Tuesday 21st May 2019
quotequote all
So I've heard that any 0.1 seconds saved in the first 8th mile is equal to 0.2 seconds at the end of a quarter mile. Is this true? If so, what's the science!/mechanics/physics behind it?


Some Gump

12,691 posts

186 months

Tuesday 21st May 2019
quotequote all
Dunno if true, but it makes sense.

Presuming it's the reaction time. Presume cars and traction identical.

Car a starts. It's now accelerating at it's max rate.
0.1s later. Car b starts. Car a (which has been accelerating) now at x mph.

Rest of run (any time) car b travelling at y mph.

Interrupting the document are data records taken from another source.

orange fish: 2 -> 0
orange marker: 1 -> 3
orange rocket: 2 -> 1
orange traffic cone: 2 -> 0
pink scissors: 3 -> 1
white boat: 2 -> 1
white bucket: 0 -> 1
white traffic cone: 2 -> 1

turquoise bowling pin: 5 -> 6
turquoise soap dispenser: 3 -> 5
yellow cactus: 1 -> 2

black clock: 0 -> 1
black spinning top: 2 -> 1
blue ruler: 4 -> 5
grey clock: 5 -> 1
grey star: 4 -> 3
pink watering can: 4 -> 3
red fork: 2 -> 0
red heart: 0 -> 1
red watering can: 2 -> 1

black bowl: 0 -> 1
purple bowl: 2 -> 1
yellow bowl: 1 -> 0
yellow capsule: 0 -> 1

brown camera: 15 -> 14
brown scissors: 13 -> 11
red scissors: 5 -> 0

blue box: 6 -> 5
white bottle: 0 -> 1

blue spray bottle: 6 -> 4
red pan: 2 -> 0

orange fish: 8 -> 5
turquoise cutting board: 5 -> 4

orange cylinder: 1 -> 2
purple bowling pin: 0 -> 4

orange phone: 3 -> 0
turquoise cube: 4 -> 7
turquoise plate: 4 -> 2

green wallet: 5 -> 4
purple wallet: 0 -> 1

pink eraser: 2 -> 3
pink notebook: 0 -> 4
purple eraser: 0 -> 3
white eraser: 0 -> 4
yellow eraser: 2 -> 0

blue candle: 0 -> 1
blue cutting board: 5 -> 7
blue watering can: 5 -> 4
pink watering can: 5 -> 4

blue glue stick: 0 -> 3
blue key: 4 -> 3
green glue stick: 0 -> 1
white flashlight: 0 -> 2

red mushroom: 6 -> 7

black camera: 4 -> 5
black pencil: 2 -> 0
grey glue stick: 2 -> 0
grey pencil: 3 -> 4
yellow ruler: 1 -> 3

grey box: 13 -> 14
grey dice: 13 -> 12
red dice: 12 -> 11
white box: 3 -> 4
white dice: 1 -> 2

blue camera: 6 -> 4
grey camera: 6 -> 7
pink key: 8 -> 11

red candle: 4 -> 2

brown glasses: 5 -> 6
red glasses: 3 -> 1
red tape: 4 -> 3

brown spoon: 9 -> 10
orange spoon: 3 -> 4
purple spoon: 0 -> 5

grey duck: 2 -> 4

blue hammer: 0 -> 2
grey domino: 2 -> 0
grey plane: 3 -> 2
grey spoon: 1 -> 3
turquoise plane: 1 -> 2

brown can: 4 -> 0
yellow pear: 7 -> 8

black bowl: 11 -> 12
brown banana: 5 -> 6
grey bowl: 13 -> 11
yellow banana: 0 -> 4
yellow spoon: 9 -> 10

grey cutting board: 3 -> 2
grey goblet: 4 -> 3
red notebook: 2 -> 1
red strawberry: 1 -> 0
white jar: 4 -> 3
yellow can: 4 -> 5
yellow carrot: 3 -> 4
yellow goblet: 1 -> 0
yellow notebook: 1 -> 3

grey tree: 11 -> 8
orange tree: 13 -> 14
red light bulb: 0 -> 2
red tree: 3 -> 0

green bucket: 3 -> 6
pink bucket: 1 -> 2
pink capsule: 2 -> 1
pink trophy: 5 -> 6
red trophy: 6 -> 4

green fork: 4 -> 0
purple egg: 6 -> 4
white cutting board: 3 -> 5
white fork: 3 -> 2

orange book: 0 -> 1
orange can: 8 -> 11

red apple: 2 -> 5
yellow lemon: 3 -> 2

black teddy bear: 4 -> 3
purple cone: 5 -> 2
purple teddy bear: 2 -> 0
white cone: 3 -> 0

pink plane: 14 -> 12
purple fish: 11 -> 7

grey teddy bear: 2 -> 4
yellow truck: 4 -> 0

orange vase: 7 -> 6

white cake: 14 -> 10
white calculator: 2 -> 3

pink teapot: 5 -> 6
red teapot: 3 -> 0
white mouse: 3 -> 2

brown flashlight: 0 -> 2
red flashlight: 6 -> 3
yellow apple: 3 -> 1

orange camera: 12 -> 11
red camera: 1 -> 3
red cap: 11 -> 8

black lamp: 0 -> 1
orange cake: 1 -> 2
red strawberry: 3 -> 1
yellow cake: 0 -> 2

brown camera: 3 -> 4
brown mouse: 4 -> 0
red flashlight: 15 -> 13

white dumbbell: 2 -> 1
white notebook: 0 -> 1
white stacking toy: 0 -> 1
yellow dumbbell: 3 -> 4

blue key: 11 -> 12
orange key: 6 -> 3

Car a travelling at (y+x) mph. We're assuming the cars accelerate identically so the gap should be quite constant.

The whole run, car a is increasing the gap between it and car b. It starts the run 0.1 s ahead, so by the end of the run it's more than 0.1s ahead.

Then apply "Anecdote rounding" and 0.1s becomes 0.2.

Driver101

14,376 posts

121 months

Tuesday 21st May 2019
quotequote all
Isn't it the first 60ft and not 1/8 mile?

hamza123

Original Poster:

16 posts

62 months

Tuesday 21st May 2019
quotequote all
Driver101 said:
Isn't it the first 60ft and not 1/8 mile?
No idea. I heard it was the first 8th from cleetus Mc farland lol

SpeckledJim

31,608 posts

253 months

Tuesday 21st May 2019
quotequote all
I can see it being approximately true.

If you imagine the shape of the speed curve over time, the rate at which speed is added gradually tapers off, so you'd want as much of the distance covered to be done at as high speed as possible, so I can imagine that 0.1 second dawdling at around 0-30 mph is worth 0.2 seconds once you're going much faster.

0.1 second's dawdle at the start will shift the entire graph to the right, and your highest potential speed won't be attained before the line, but after the line, where it's useless.